Contracts still not awarded for permanent repairs to the Coquihalla, set to begin this summer

An announcement is expected in the coming weeks.

Highway 5 at Juliet Bridge, on Feb.10, 2022. | B.C. Ministry of Transportation/Flickr

The contracts for long-term repairs to the Coquihalla Highway still have not been awarded.

The Ministry of Transportation and Infrastructure (MOTI) announced on March 24 that it is moving ahead with permanent repairs after catastrophic flooding damaged large sections of the highway last November.

The initial work will return the highway to four lanes between the summit and 50 kilometres south of Merritt.

The ministry said contracts for the bridge were expected to have been awarded by late April or early May. Construction is supposed to begin in the summer and be completed by the end of the year.

Permanent repairs to another section of Highway 5 near Othello, just east of Hope are also out to tender.

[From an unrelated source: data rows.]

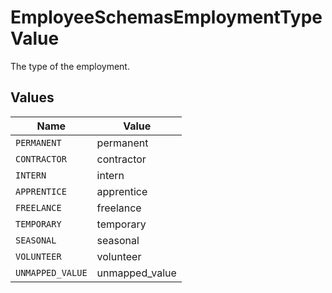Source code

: # EmployeeSchemasEmploymentTypeValue

The type of the employment.


## Values

| Name             | Value            |
| ---------------- | ---------------- |
| `PERMANENT`      | permanent        |
| `CONTRACTOR`     | contractor       |
| `INTERN`         | intern           |
| `APPRENTICE`     | apprentice       |
| `FREELANCE`      | freelance        |
| `TEMPORARY`      | temporary        |
| `SEASONAL`       | seasonal         |
| `VOLUNTEER`      | volunteer        |
| `UNMAPPED_VALUE` | unmapped_value   |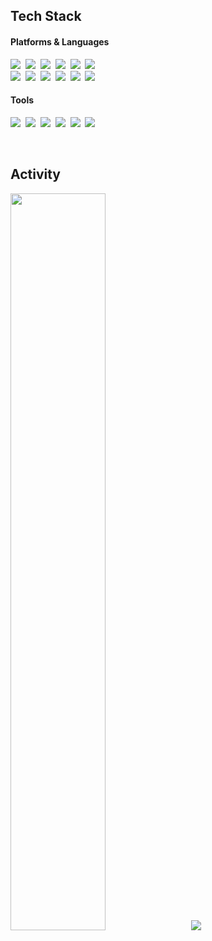 <h2>Tech Stack</h2>
<h4>Platforms & Languages</h4>
<p>
  <img src="https://img.shields.io/badge/Android-3DDC84?style=flat-square&logo=Android&logoColor=white"/>&nbsp 
  <img src="https://img.shields.io/badge/Kotlin-0095D5?style=flat-square&logo=Kotlin&logoColor=white"/>&nbsp 
  <img src="https://img.shields.io/badge/Python-3766AB?style=flat-square&logo=Python&logoColor=white"/>&nbsp 
  <img src="https://img.shields.io/badge/Node.js-339933?style=flat-square&logo=Node.js&logoColor=white"/>&nbsp 
  <img src="https://img.shields.io/badge/Express-000000?style=flat-square&logo=express&logoColor=white"/>&nbsp 
  <img src="https://img.shields.io/badge/MySQL-4479A1?style=flat-square&logo=MYSQL&logoColor=white"/>&nbsp 
  <br>
  <img src="https://img.shields.io/badge/HTML5-E34F26?style=flat-square&logo=HTML5&logoColor=white"/>&nbsp 
  <img src="https://img.shields.io/badge/CSS3-1572B6?style=flat-square&logo=CSS3&logoColor=white"/>&nbsp
  <img src="https://img.shields.io/badge/JavaScript-F7DF1E?style=flat-square&logo=JavaScript&logoColor=black"/>&nbsp
  <img src="https://img.shields.io/badge/jQuery-0769AD?style=flat-square&logo=jQuery&logoColor=black"/>&nbsp
  <img src="https://img.shields.io/badge/Pug-A86454?style=flat-square&logo=PUG&logoColor=black"/>&nbsp
  <img src="https://img.shields.io/badge/Bootstrap-7952B3?style=flat-square&logo=Bootstrap&logoColor=white"/>&nbsp
</p>
<h4>Tools</h4>
<p>
  <img src="https://img.shields.io/badge/Amazon AWS-232F3E?style=flat-square&logo=AmazonAWS&logoColor=white"/>&nbsp
  <img src="https://img.shields.io/badge/Android Studio-3DDC84?style=flat-square&logo=androidstudio&logoColor=white"/>&nbsp
  <img src="https://img.shields.io/badge/Git-F05032?style=flat-square&logo=git&logoColor=white"/>&nbsp
  <img src="https://img.shields.io/badge/Github-181717?style=flat-square&logo=github&logoColor=white"/>&nbsp
  <img src="https://img.shields.io/badge/WebStorm-ffffff?style=flat-square&logo=webstorm&logoColor=black"/>&nbsp
  <img src="https://img.shields.io/badge/Visual Stuido Code-5C2D91?style=flat-square&logo=visualstudio&logoColor=white"/>&nbsp
</p>

<br/>

<h2>Activity</h2>

<img src="https://github-readme-stats.vercel.app/api?username=younhwan97&theme=transparent&show_icons=true" width="55%"/> &nbsp;
<img src="http://mazassumnida.wtf/api/v2/generate_badge?boj=younhwan0903"/>

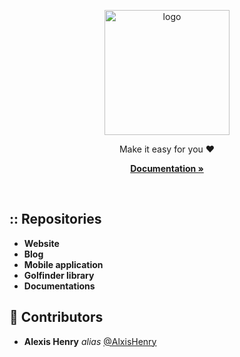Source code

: <a name="readme-top"></a>

<div align="center">

  <img src="https://cdn.alexishenry.eu/shared/images/golfinder.svg" alt="logo" width="200" height="auto" />
  
  <p>
    Make it easy for you ❤️
  </p>

<a href="https://github.com/Golfinder/docs"><strong>Documentation »</strong></a>
  
</div>

<br/>

## :: Repositories

* **Website**
* **Blog**
* **Mobile application**
* **Golfinder library**
* **Documentations**

## :wave: Contributors

* **Alexis Henry** _alias_ [@AlxisHenry](https://github.com/AlxisHenry)
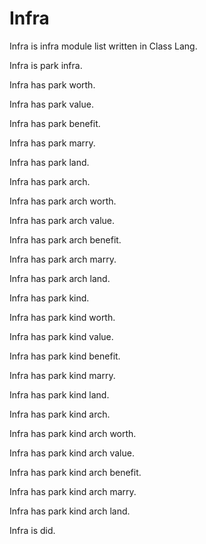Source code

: # Infra

Infra is infra module list written in Class Lang.

Infra is park infra.

Infra has park worth.

Infra has park value.

Infra has park benefit.

Infra has park marry.

Infra has park land.

Infra has park arch.

Infra has park arch worth.

Infra has park arch value.

Infra has park arch benefit.

Infra has park arch marry.

Infra has park arch land.

Infra has park kind.

Infra has park kind worth.

Infra has park kind value.

Infra has park kind benefit.

Infra has park kind marry.

Infra has park kind land.

Infra has park kind arch.

Infra has park kind arch worth.

Infra has park kind arch value.

Infra has park kind arch benefit.

Infra has park kind arch marry.

Infra has park kind arch land.

Infra is did.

In an email to Castanet, MOTI said the request for proposals (RFP) are in the market and the preferred proponent will be announced in the coming weeks.

Snow has fallen on the route in the past few weeks and a cooler-than-normal spring has delayed the onset of the spring melt. More snow is forecast over the next few days on mountain passes in the Southern Interior, including along Highway 5.

The ministry is monitoring the snowpack, river levels and the weather and its highway maintenance contractors are actively monitoring and preparing for potential flooding due to the freshet.

Preparations are being made for work to begin. Proactive maintenance is underway including cleaning and repairing ditches and culverts, stockpiling of material, including rip rap and evaluating and reinforcing infrastructure where needed.

Transportation Minister Rob Fleming says the repairs will leave the highway in better condition than it was before a storm known as an atmospheric river dumped record-breaking amounts of rain on much of southern B.C. last year, causing floods, slides and washouts.

Efforts will be made to minimize traffic disruptions during peak travel times and to complete the work overnight where possible, but the ministry says delays, including periods of single-lane alternating traffic and short, intermittent full closures, are expected throughout construction.

Details on permanent fixes to other flood-damaged highways, including Highway 1 through the Fraser Canyon and Highway 8 in the Nicola Valley, are expected in the coming weeks. Temporary repairs are still underway on some of those routes, including along Highway 8 between Merritt and Spences Bridge.

MOTI adds that estimates for temporary repairs to washed out and flood-damaged highways remain in the range of $170 to $220 million.